The charts are sagas of woe. Twenty to thirty medications are listed; many are crossed off, re-entered, then crossed off again. Blood work and x-rays come by the pile; consultations by the raft. And nothing is how I want it, where I want it; instead the office is organized in a way different from what I'm used to, and after managing more complicated patients who take more time, I'm slowed down even more by the mountain of documentation I have to sift through to get the information I need.
I find I'm working harder and earning less: a quick visit is unheard of here. I'm forced to stop patients after a certain point, not because what they have to say is irrelevant, but because I need to move on to the next person with the next serious problem. I'm actually turning away pathology, deflecting it until the next visit.
I've called my friend, who is spending March break with his kids, and asked him why he does it, why he tends to such a population. He said that for him it's normal, that he's been dealing with these patients for several years, and that he likes practising "real" medicine as opposed to high-dose reassurance. He told me the trick is in knowing his patients; knowing what has been wrong with them in the past helps him interpret what's wrong with them now.
I knew that, of course, and felt a little like I was being talked down to, as if I were a medical student again. But I knew what he was trying to say: that knowing his patients saved him a lot of time, just like knowing his chart system saved him time. And working in an office designed to his specifications saved him time.
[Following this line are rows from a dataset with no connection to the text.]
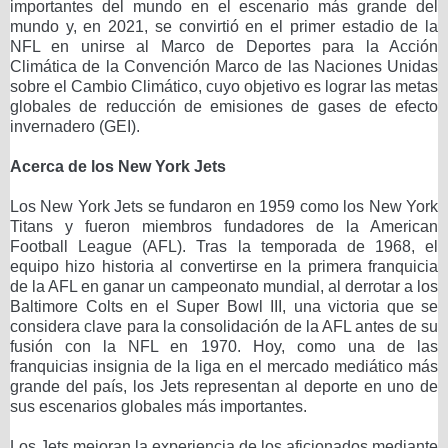
importantes del mundo en el escenario más grande del
mundo y, en 2021, se convirtió en el primer estadio de la
NFL en unirse al Marco de Deportes para la Acción
Climática de la Convención Marco de las Naciones Unidas
sobre el Cambio Climático, cuyo objetivo es lograr las metas
globales de reducción de emisiones de gases de efecto
invernadero (GEI).
Acerca de los New York Jets
Los New York Jets se fundaron en 1959 como los New York
Titans y fueron miembros fundadores de la American
Football League (AFL). Tras la temporada de 1968, el
equipo hizo historia al convertirse en la primera franquicia
de la AFL en ganar un campeonato mundial, al derrotar a los
Baltimore Colts en el Super Bowl III, una victoria que se
considera clave para la consolidación de la AFL antes de su
fusión con la NFL en 1970. Hoy, como una de las
franquicias insignia de la liga en el mercado mediático más
grande del país, los Jets representan al deporte en uno de
sus escenarios globales más importantes.
Los Jets mejoran la experiencia de los aficionados mediante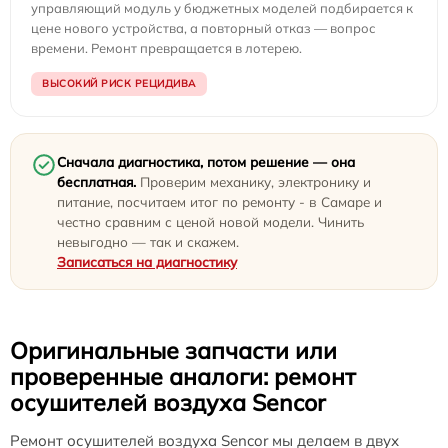
управляющий модуль у бюджетных моделей подбирается к
цене нового устройства, а повторный отказ — вопрос
времени. Ремонт превращается в лотерею.
ВЫСОКИЙ РИСК РЕЦИДИВА
Сначала диагностика, потом решение — она
бесплатная.
Проверим механику, электронику и
питание, посчитаем итог по ремонту - в Самаре и
честно сравним с ценой новой модели. Чинить
невыгодно — так и скажем.
Записаться на диагностику
Оригинальные запчасти или
проверенные аналоги: ремонт
осушителей воздуха Sencor
Ремонт осушителей воздуха Sencor мы делаем в двух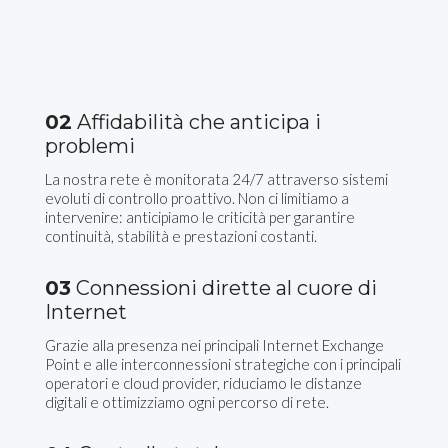
02
Affidabilità che anticipa i
problemi
La nostra rete è monitorata 24/7 attraverso sistemi
evoluti di controllo proattivo. Non ci limitiamo a
intervenire: anticipiamo le criticità per garantire
continuità, stabilità e prestazioni costanti.
03
Connessioni dirette al cuore di
Internet
Grazie alla presenza nei principali Internet Exchange
Point e alle interconnessioni strategiche con i principali
operatori e cloud provider, riduciamo le distanze
digitali e ottimizziamo ogni percorso di rete.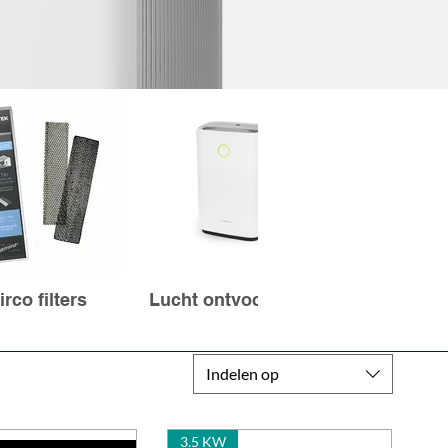
irco filters
Lucht ontvochtigers
Luchtgor
Indelen op
3.5 KW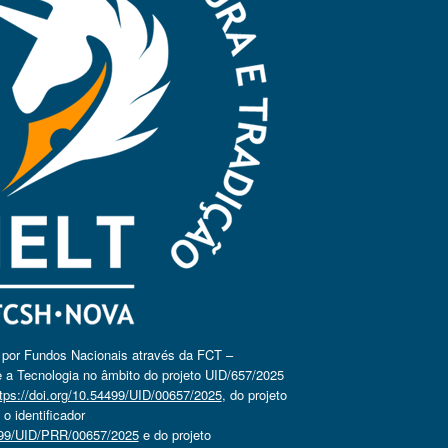
o por Fundos Nacionais através da FCT –
 a Tecnologia no âmbito do projeto UID/657/2025
tps://doi.org/10.54499/UID/00657/2025
, do projeto
 identificador
4499/UID/PRR/00657/2025
e do projeto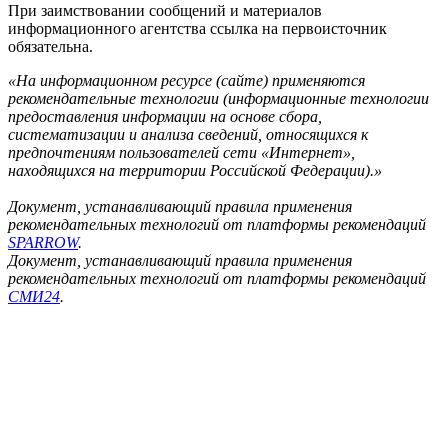
При заимствовании сообщений и материалов
информационного агентства ссылка на первоисточник
обязательна.
«На информационном ресурсе (сайте) применяются
рекомендательные технологии (информационные технологии
предоставления информации на основе сбора,
систематизации и анализа сведений, относящихся к
предпочтениям пользователей сети «Интернет»,
находящихся на территории Российской Федерации).»
Документ, устанавливающий правила применения
рекомендательных технологий от платформы рекомендаций
SPARROW
.
Документ, устанавливающий правила применения
рекомендательных технологий от платформы рекомендаций
СМИ24
.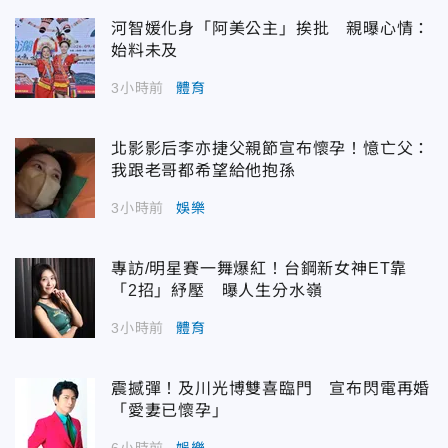
河智媛化身「阿美公主」挨批 親曝心情：
始料未及
3小時前
體育
北影影后李亦捷父親節宣布懷孕！憶亡父：
我跟老哥都希望給他抱孫
3小時前
娛樂
專訪/明星賽一舞爆紅！台鋼新女神ET靠
「2招」紓壓 曝人生分水嶺
3小時前
體育
震撼彈！及川光博雙喜臨門 宣布閃電再婚
「愛妻已懷孕」
6小時前
娛樂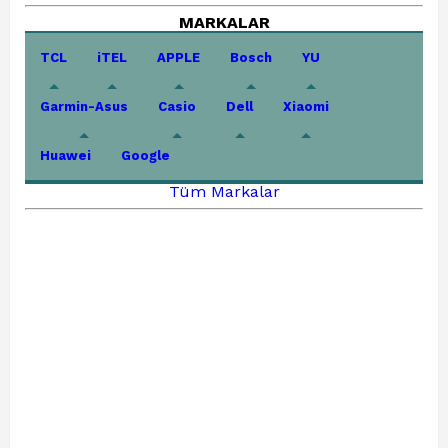
MARKALAR
TCL
iTEL
APPLE
Bosch
YU
Garmin-Asus
Casio
Dell
Xiaomi
Huawei
Google
Tüm Markalar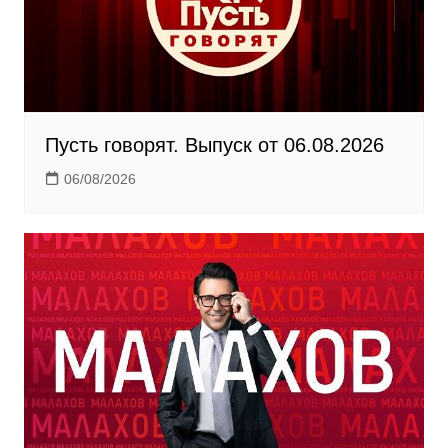
k
i
Пусть говорят. Выпуск от 06.08.2026
06/08/2026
The fact that neither the office nor the patients meet my specifications is, I'm not proud to say, frustrating for me. I'll even admit to being frustrated when a patient wanted to discuss another life-threatening problem. I've been seeing so many, after all.
In a few more days I'll be back at my practice. Safe, efficient, oversized, healthy, and where the patients are wondering, I hope, Where's Dr. Ursus? And where I'll be wondering, I hope I did all right while Dr. Orser was away.